The Achilles’ heel of using dictionaries is keys, which are likely to be strings. Unless you are very disciplined about using named constants for all your result dictionaries you’ll inevitably find that somebody somewhere has typed attribite with an i instead of a u and suddenly perfectly valid, impeccably logical code is failing because nobody thought to look at the key names. Instead of typing lots of setup code once, you’ll be dribbling out square brackets and quotes till the end of time, with lots of little missteps and typos along the way. While that’s not an insurmoutable problem it’s another annoyance.

Not so scary when you know the secret!

Return of the namedtuples

Luckily there is yet another – and for most purposes better – way to return complex results — one that is both flexible and self-describing. namedtuples are part of the python standard library and they offer a clean, simple way to create lightweight objects that have named properties – like classes – but require almost no setup: you can create a new type of named tuple with a single line of code, and then use it like a lightweight (and immutable) class.
A namedtuple is just a python tuple that can also use names to access it’s own fields. For example:

from collections import namedtuple

# create a namedtuple called 'SomeFuncRes' to hold nodes, attributes and values  
SomeFuncRes = namedtuple("SomeFuncRes", "node attribute value")

# make an instance  
example = SomeFuncRes('pCube1', 'tx', 33.0)  
# Result: SomeFuncRes(node='pCube1', attribute='tx', value=33.0)

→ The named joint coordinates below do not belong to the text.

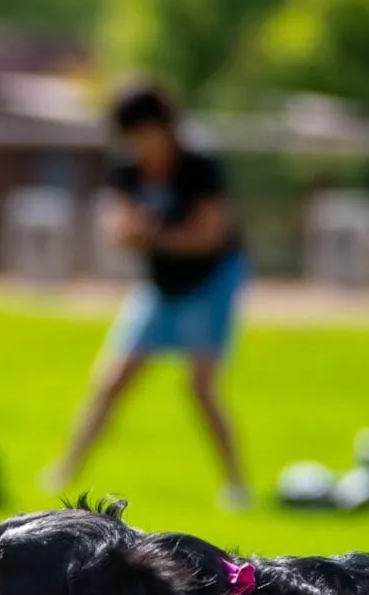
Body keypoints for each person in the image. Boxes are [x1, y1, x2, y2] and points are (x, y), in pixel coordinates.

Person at [49, 83, 251, 506]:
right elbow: (116, 227)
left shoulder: (198, 167)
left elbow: (208, 236)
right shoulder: (129, 171)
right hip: (161, 287)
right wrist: (147, 235)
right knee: (111, 381)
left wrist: (152, 235)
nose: (137, 145)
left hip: (210, 282)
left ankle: (236, 484)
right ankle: (65, 470)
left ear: (162, 127)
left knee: (200, 387)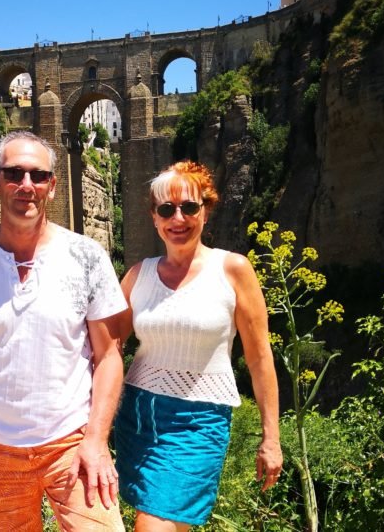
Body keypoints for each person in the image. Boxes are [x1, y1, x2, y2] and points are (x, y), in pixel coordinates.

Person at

As you can see, namedtuples are as even easier to ‘read’ than dictionaries when printed out. However, namedtuples give you dot-access to their contents.

print example.node  
# pCube1

This saves a few characters: result.node beats result['node'] – but mopre important offers with far fewer opportunities for mistyped keys or open quotes.
However, namedtuples can also use old-fashioned indexed access too:

print example[0]  
# pCube1

And you can even iterate over them if you need to, since a namedtuple is in the end just a slightly fancier tuple:

for item in example:  
    print item

# pCube1  
# tx  
# 30

Namedtuples are easy to instantiate: You can create them using index ordering, names, or **keyword arguments. Names tend to be better for clarity, but if you’re expanding the results of other functions like zip() indices and double-starred dictionaries can be very handy. Having all three options allows you to create them in the most appropriate way.

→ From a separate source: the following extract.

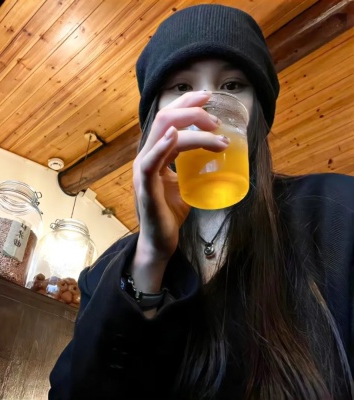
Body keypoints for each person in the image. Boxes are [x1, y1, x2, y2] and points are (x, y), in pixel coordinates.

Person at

print SomeFuncRes('pSphere1', 'ry', 180)  
# SomeFuncRes(node='pSphere1', attribute='ry', value=180)  
print SomeFuncRes(value = 1, node = 'pCube1', attribute = 'tz')  
# SomeFuncRes(node='pCube1', attribute='tz', value=1)  
from_dict  = {'node':'pPlane1', 'attribute':'rz', 'value':40.5}  
# SomeFuncRes(node='pPlane1', attribute='rz', value=40.5)

One of the great advantages of namedtuples is that (unlike classes or dictionaries) namedtuples are immutable; that is, they are read-only by default. This is usually a Good Thingtm for a result object, since data changing in mid-flight can lead to subtle bugs that may be very hard to reproduce. Immutability also makes them cheaper: they don’t require Python to do as much setup behind then scenes when a they are created, which can be significant in large quantities. They usually take up less memory as well.

This combination of features is tough to beat in a cheapo data-only class. If for some reason you need to upgrade to a real class instead, you probably won’t even need to change the code which reads your namedtuples: Python doesn’t care if result.node is a namedtuple field or a regular object field. For all these reasons, namedtuples are a great little tool for a lot of common data-bundling jobs. No strategy fits every battle, but namedtuples are an excellent - and often overlooked! – way to manage this very common (albeit not very interesting) problem and to keep your overall toolkit cleaner, more robust and easier to maintain.